The key to data pipeline success is data transformation. The data transformation process is generally the most important part of the pipeline, and it’s also the portion that allows for the most user input.
If businesses take data transformation seriously, they can deliver focused, actionable data sets that easily provide insight. If they neglect data transformation, they’ll end up fighting their data for every single analytic or visualization they try to perform.
Duplication and cleansing
Raw data sets often include duplicate content or rows that don’t provide all the information needed to be of any use. If this data is included in the finished product, then it’ll distort the analytics that the data set powers.
During the data transformation process, users can de-duplicate their data, removing repeated rows. They can also filter out rows that have incomplete or incorrect data, so that data doesn’t end up in the final product.
Joining and combining data
One of the most powerful things about a BI tool is that it can combine data from multiple different data sources into one data stream. However, businesses often don’t bother to transform their data to leverage this benefit.
In the data transformation process, users can join their data with data from other tools, append their data to other data sets, and build data streams that rely on multiple data sources. This way, businesses can actually get a holistic view of their business data.
Editing and reformatting data
Data transformation can be used to edit and reformat data at both a macro and micro level. At the macro level, data is reformatted into the correct storage format, but that’s not what’s meant here.

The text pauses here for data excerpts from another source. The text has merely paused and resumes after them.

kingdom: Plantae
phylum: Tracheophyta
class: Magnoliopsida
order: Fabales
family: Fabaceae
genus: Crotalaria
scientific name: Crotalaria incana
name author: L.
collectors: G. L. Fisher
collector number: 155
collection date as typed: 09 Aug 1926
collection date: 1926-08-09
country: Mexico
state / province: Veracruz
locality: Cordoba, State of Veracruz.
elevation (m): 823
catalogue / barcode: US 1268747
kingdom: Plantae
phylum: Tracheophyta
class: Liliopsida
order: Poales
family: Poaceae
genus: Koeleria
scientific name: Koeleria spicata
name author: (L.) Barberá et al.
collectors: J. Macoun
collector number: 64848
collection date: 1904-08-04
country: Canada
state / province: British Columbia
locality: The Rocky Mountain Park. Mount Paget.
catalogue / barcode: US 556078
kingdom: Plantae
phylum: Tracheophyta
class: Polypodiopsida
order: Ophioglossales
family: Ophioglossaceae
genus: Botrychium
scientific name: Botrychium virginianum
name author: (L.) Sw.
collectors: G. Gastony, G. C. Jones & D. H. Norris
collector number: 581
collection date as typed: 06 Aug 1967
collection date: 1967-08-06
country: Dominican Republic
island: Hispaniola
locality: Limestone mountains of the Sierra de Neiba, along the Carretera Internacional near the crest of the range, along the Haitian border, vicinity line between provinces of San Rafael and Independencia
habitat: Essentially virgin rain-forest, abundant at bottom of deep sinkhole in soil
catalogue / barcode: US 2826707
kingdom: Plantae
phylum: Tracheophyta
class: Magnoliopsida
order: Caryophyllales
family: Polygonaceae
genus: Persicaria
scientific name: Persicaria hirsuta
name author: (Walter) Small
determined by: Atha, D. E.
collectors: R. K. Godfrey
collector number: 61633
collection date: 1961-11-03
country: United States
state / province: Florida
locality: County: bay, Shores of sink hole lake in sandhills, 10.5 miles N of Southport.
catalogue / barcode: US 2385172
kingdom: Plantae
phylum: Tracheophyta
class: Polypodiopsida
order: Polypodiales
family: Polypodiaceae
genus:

Often, individual data points need to be re-expressed so that they can be integrated with other data sets. For example, date formats aren’t consistent across business tools. One might express a date as MM/DD/YYYY, while another might use DD/MM/YY.
To make these data sets fit together, the date format from one tool needs to be changed to fit with the other tool. Data transformation can accomplish this.
In addition, data often just comes out of a tool wrong. Maybe a column would be better as a row, maybe two columns should be combined, or maybe the data from one column should be split into two or more columns.
With data transformation, users can make these fixes and format their data in the most effective possible ways. These changes help to make data more actionable and unlock the insights inside it.
Take control of your data with data pipelines
Many BI users don’t think about how their data gets into the tool in the first place. They just use the data that’s in there without thinking about how it got there or if it was correctly transferred.
Often, this source-agnostic approach leads to errors, as users draw conclusions from their data without knowing that their data is badly formatted, error-filled, and limited in scope.
Only by mastering the data pipeline process can businesses provide their users with effective, actionable data. Without emphasis on the data pipeline, businesses can’t make data-driven decisions.